At one point about six college students--all members of the conservative Young Americans for Freedom--chanted, "Shame! Shame! Shame!" while dozens of pro-choice activists encircled them, drowning them out with shouts of "Choice! Choice! Choice!"

"We're outnumbered about 1,000 to one," 25-year-old Craig Denofrio, one of the anti-abortion protesters, yelled above the din. "I feel really intimidated."

In another confrontation, a woman approached a group of fundamentalist Christians, leaned over and declared to one man: "You're a woman killer. How does it feel to be a woman killer?"

She then snapped his picture and walked away, explaining afterward that she is a health teacher who deals with pregnant teen-agers.

Such incidents, however, were rare. Instead, the mood at the park near Century City was largely relaxed and festive, with parents and their children enjoying the sunshine, elderly people picnicking on blankets and dogs romping about. One German shepherd sported a pro-choice T-shirt, prompting a passer-by to remark, "Another dog for choice."

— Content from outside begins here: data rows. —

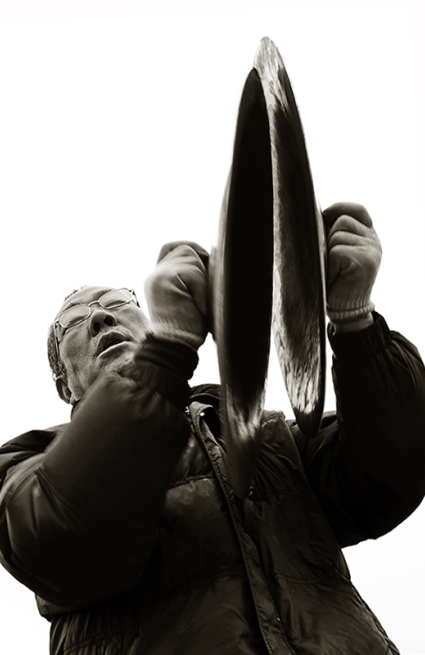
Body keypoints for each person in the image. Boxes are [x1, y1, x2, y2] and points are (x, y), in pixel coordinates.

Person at [0, 202, 424, 655]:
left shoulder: (268, 436)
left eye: (116, 302)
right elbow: (64, 536)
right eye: (72, 321)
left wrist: (356, 321)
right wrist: (167, 351)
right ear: (64, 384)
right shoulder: (27, 463)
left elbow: (392, 471)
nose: (100, 317)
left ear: (145, 321)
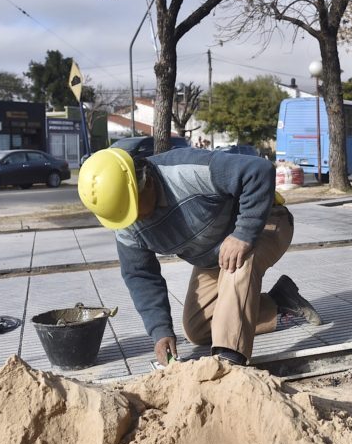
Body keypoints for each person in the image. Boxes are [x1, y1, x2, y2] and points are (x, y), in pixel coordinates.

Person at [78, 146, 322, 367]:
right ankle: (281, 302)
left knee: (237, 265)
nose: (132, 221)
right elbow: (140, 275)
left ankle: (229, 365)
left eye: (132, 210)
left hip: (265, 224)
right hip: (216, 256)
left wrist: (243, 234)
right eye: (123, 216)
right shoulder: (126, 223)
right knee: (197, 329)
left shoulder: (185, 170)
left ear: (145, 182)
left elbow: (258, 171)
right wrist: (160, 331)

The rally kicked off at 12:30 p.m., with the celebrities singing an off-key rendition of "America the Beautiful" while many in the crowd waved tiny American flags. The song was followed by actress Barbra Streisand, who read the text of the Supreme Court's 1973 Roe vs. Wade decision, which legalized the right to abortion.

Then actress Holly Hunter--who portrayed "Jane Roe" in a television movie about the landmark case--introduced the real Roe: Norma McCorvey.

"After 16 years," McCorvey told the crowd, "the abortion battle has turned to war."

The event, which concluded at about 5 p.m., drew people of all ages--including three pro-choice junior high school students who came without their parents. Those who came said they did so for both personal and philosophical reasons.

"I don't want women ever to be put upon the way we were," said Marcia Spiegel, 62, of Rolling Hills Estates. "I saw my friends who had back-room, coat-hanger abortions. I'm terrified. I see movement back to a world my grandmother came out of."

Cathy Scribner of San Pedro came to Rancho Park with a pro-choice placard in her hand, a baby in a pouch strapped across her chest and three other young children in tow. "We're living in a man's world," she said. "If men were the child bearers, there would be abortion clinics on every street corner."

Explained Paula Williams of Whittier: "I've had an abortion, and I've had a child. I know what it's like to carry a child when you want one and when you don't, and it's two different things."

Other women at the rally said they, too, have had first-hand experiences with abortion. Among them was actress Ali McGraw, who told a hushed audience that she ended an unwanted pregnancy before the procedure became legal.

"It's about fear, degradation, potential maiming--the absolute reality that your doctor, if you were lucky enough to have one, would go to jail, the probability that you could die," she said.

In addition to stars, the celebration was attended by various elected officials who chastised President Bush and Gov. George Deukmejian. In October, Bush vetoed legislation that would have authorized federal abortion funding for rape and incest victims. In July, Deukmejian cut $24.1 million from the state budget for family planning clinics.

California Assemblywoman Maxine Waters (D-Los Angeles) pledged that her fellow state legislators would restore the governor's cuts.

"We're starting a campaign that says, 'This legislature belongs to women, too!' " Waters said. "We're starting a campaign to say, 'George Deukmejian, give us back our money.' "

Meanwhile, U.S. Rep. Pat Schroeder (D-Colo.) offered words to another chief executive named George.

"George," she said, referring to President Bush, "read their lips."

Times Staff Writer Hector Tobar also contributed to this story.